Förderkennzeichen: MRI-NRZ-08-1050 LFA Schnellmethoden
Laufzeit: 01.02.2019 - 30.06.2020
Forschungszweck: Angewandte Forschung
Stichworte: Red Snapper, Lutjanus malabaricus, Lutjanus bohar, molekularbiologischer Authentizitätstest

Fischereierzeugnisse werden global gehandelt und die Verbraucherinnen und Verbraucher in Deutschland können aus einer großen Artenvielfalt auswählen. Exotische Arten wie die in Deutschland unter dem Namen Red Snapper vermarktete Schnapperspezies Lutjanus malabaricus erfreuen sich immer größerer Beliebtheit. Untersuchungen des Max Rubner-Instituts und der amtlichen Lebensmittelüberwachung haben allerdings gezeigt, dass unter der Handelsbezeichnung Red Snapper häufig andere Spezies wie z.B. der Doppelfleckschnapper (L. bohar) verkauft werden. Dabei wurde der Verzehr von als Red Snapper ausgezeichneten Doppelfleckschnapper-Produkten in den letzten Jahren in Deutschland wiederholt mit Ausbrüchen der ernsten Fischvergiftung Ciguatera in Verbindung gebracht. Eine Authentizitätsprüfung von Red Snapper-Produkten ist somit ein erster Schritt, um Ciguatera-Erkrankungen zu verhindern. Die Überprüfung der Spezies wird in der Regel durch eine PCR mit einer nachfolgenden Sequenzierung und einem Abgleich der DNA-Sequenzen mit Sequenzeinträgen in öffentlichen Datenbanken durchgeführt. Dieses Verfahren ist vergleichsweise langwierig, insbesondere weil viele Laboratorien die Sequenzierungsreaktionen von spezialisierten Dienstleistungsunternehmen durchführen lassen und durch das Verschicken der PCR-Produkte wertvolle Zeit verloren geht. Somit vergehen bis zur Befunderstellung oftmals mehrere Tage. Als Alternative sollen in diesem Projekt schnelle Verfahren etabliert werden, mit deren Hilfe die Arten L. malabaricus und L. bohar durch speziesspezifische DNA-Amplifikationsmethoden und eine Detektion der Amplikons mit Hilfe von lateral flow dipsticks nachgewiesen werden. Diese Verfahren sollen in maximal zwei Stunden ohne aufwändige Geräte und ohne Expertenwissen durchzuführen sein.

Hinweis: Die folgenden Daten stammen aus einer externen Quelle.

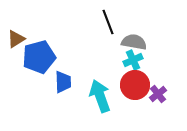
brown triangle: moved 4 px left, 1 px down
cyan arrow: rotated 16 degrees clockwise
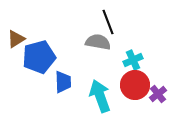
gray semicircle: moved 36 px left
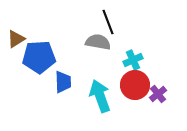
blue pentagon: rotated 12 degrees clockwise
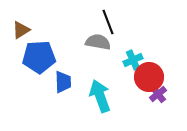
brown triangle: moved 5 px right, 9 px up
red circle: moved 14 px right, 8 px up
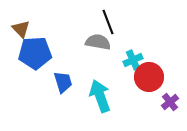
brown triangle: moved 1 px up; rotated 42 degrees counterclockwise
blue pentagon: moved 4 px left, 4 px up
blue trapezoid: rotated 15 degrees counterclockwise
purple cross: moved 12 px right, 8 px down
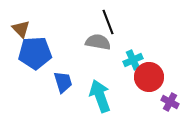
purple cross: rotated 24 degrees counterclockwise
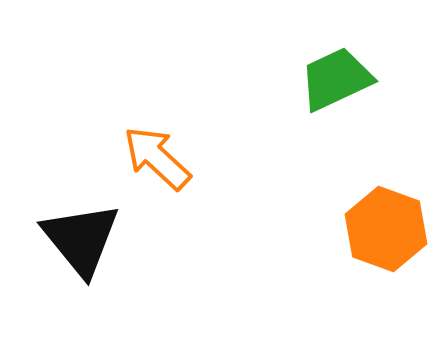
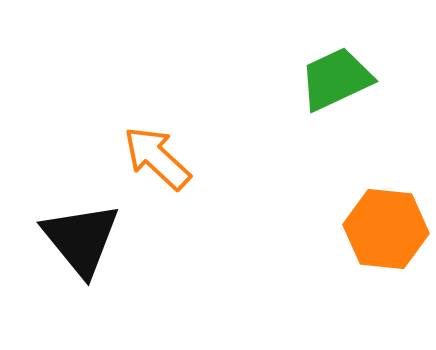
orange hexagon: rotated 14 degrees counterclockwise
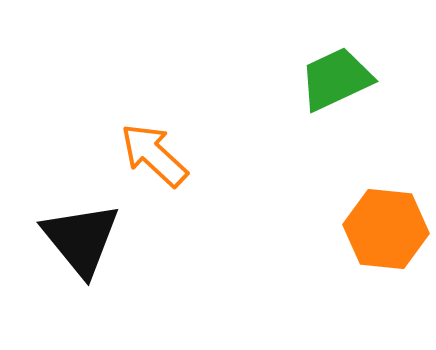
orange arrow: moved 3 px left, 3 px up
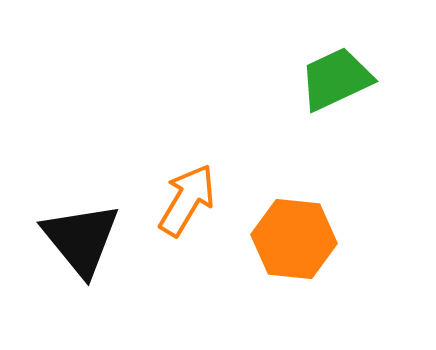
orange arrow: moved 33 px right, 45 px down; rotated 78 degrees clockwise
orange hexagon: moved 92 px left, 10 px down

Im Vorfeld der Entwicklung von Schnellmethoden für relevante Schnapper-Arten wurden die DNA-Sequenzdaten von Schnappern (Lutjanidae), die in der öffentlichen Datenbank GenBank des NCBI (USA) vorlagen, auf ihre Eignung für die DNA-Sequenz-basierte Speziesüberprüfung untersucht. Dabei zeigte sich, dass die Sequenzdaten vieler Schnapperarten inklusive der in Deutschland unter dem Namen Red Snapper vermarkteten Art L. malabaricus uneindeutig und widersprüchlich bezüglich der Angabe der wissenschaftlichen Art sind. Eine Sequenzgruppe mit der Annotation von L. malabaricus, die auch durch eine Referenzsequenz aus der Reference Standard Sequence Library (RSSL) for Seafood Identificaton der U. S. Food and Drug Adminstration (FDA) unterstützt wird, wurde als sehr wahrscheinlich authentische Sequenzgruppe für den Red Snapper identifiziert. Die Ergebnisse der Datenbankanalyse wurden in Food Control publiziert.  Darüber hinaus wurden die DNA-Sequenzalignments sowie phylogenetischen Bäume für die weitere öffentliche Nutzung zur forensically informative nucleotide sequencing (FINS)-basierten Speziesbestimmung bei Schnapper-Proben in dem öffentlichen Repository Mendeley Data hinterlegt. 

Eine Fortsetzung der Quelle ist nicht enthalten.